While how I live may not be the life you choose, or the dream of the very drunk, belligerent man who so harshly misjudged me a few nights ago, it is the one I dreamed of for myself.

That’s my story. As I see it, the problem with being nice, and good, is that it can be misunderstood for weakness, and vulnerability.

This brings me full circle to why I’m here in this room with you. The day I moved in I saw a red flag but chose to ignore it. Roger warned me about someone. He said she was crazy, and bad news, and to not even smile at her. I took this at face value in the beginning but have come to find out that what he told me isn't true.

Last month, when Peter told me that although he’d never actually seen Lily on his car, there were scratches on it, and that I was to do something about her, or he would. When I asked him to explain to me what that meant, he repeated what he’d said. I don’t know about all of you, but Lily is a member of my family, and has been my constant companion for almost 10 years. What Peter said scared me. I don’t know him very well, only that he doesn't like me, and I wasn't sure what “or I will” meant. So when Roger came to me that day, I brought this up with him. Instead of taking my fear seriously, he defended Peter, and wrote into a contract I had to sign, that I had made this complaint. He didn't even fully expand upon it but inserted the word “whatever” into the sentence. The reality is, if I felt threatened, I felt threatened.

I only bring up Peter and my cat because once again, Roger has profiled someone in this park. This time it was me. I know this because the man who complained about me verbally attacked me about Lily, after being in the park for less than one day. She was accused of lifting her leg on his orange cone and making the entire park smell like cat piss, and he’d been warned about me.

As far as I know, Peter did not have to sign something saying he’d threatened me, or my cat.
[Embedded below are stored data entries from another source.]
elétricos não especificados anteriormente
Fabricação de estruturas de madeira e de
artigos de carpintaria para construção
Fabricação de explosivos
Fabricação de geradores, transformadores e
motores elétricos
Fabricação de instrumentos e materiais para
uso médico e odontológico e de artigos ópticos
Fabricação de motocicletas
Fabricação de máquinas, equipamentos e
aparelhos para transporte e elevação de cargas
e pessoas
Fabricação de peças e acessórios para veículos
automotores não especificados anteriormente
Nor did he have to sign anything for illegally using video surveillance without notice, in the Moose Lodge parking lot, which Roger was aware of. According to Homeland Security, this is an Act of Terrorism. And as far as I know, even though I told Roger that the man next door had been drunk and belligerent with me, he also didn't have to sign anything.

I've worked very hard to remove the armor I’d built around myself, and to become a contributing, valuable member of my community. So when someone speaks to me the way this man did, it’s now a shock to my system. I've successfully raised the bar, and no one speaks to me this way anymore, or judges me as harshly as he was allowed to do. He sounded genuinely shocked when I told him that I work here, as if he couldn't believe a person like me actually works. I do work. I work hard doing work that I love, and I do it out of love.
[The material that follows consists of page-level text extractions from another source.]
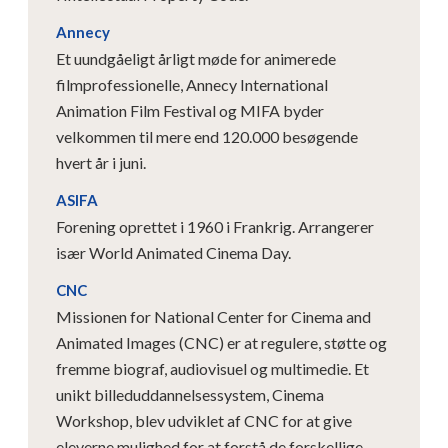
Annecy
Et uundgåeligt årligt møde for animerede
filmprofessionelle, Annecy International
Animation Film Festival og MIFA byder
velkommen til mere end 120.000 besøgende
hvert år i juni.
ASIFA
Forening oprettet i 1960 i Frankrig. Arrangerer
især World Animated Cinema Day.
CNC
Missionen for National Center for Cinema and
Animated Images (CNC) er at regulere, støtte og
fremme biograf, audiovisuel og multimedie. Et
unikt billeduddannelsessystem, Cinema
Workshop, blev udviklet af CNC for at give
eleverne mulighed for at forstå de forskellige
When you see me up at all hours, it’s because I’m on the phone with someone who needs help. When you see my space cluttered, it’s because I get so focused on the people I’m supporting I forget what’s around me. Roger said I have a different idea of neatness than other people. He’s right. I also have a different idea of what my purpose is, and I take the words Charity, Hope, and Love to be words of action, not just words I read during a Moose Lodge ritual.
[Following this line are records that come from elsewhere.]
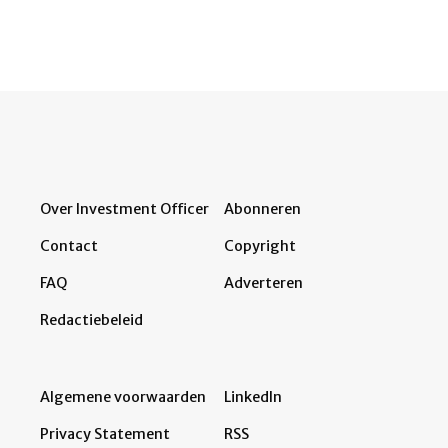
Over Investment Officer
Abonneren
Contact
Copyright
FAQ
Adverteren
Redactiebeleid
Algemene voorwaarden
LinkedIn
Privacy Statement
RSS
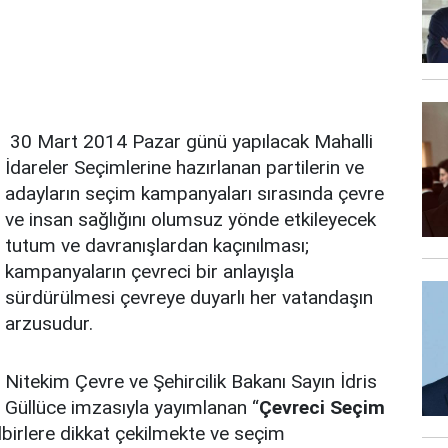
30 Mart 2014 Pazar günü yapılacak Mahalli
İdareler Seçimlerine hazırlanan partilerin ve
adayların seçim kampanyaları sırasında çevre
ve insan sağlığını olumsuz yönde etkileyecek
tutum ve davranışlardan kaçınılması;
kampanyaların çevreci bir anlayışla
sürdürülmesi çevreye duyarlı her vatandaşın
arzusudur.
Nitekim Çevre ve Şehircilik Bakanı Sayın İdris
Güllüce imzasıyla yayımlanan “
Çevreci Seçim
dbirlere dikkat çekilmekte ve seçim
So when you look at me, or other people who look like me, and think, or say out loud, as the man did to me the other night, that he doesn't need to talk to me to know me, that he can tell by looking at me that I’m white trash, living in a trash heap, know that what you’re seeing and judging, probably has little to do with who that person really is.

In conclusion, I respectfully request that you withdraw this discriminatory complaint against me. I also respectfully request that you look to the Oleander flowers, and the aphids on them that draw the flies, instead of looking at me.

According to our agreement, I bring my things outside during the day when I’m working, and take them back inside at night. I have no open food containers, no dirty dishes, and none of what is behind my RV can be seen from the parking lot, with the exception of my patio set.

In return I will forgo filing a complaint of discrimination with Regional. I will also forgo filing a police report against Roger, and the Moose Lodge, for willful endangerment, discrimination, targeting, and profiling.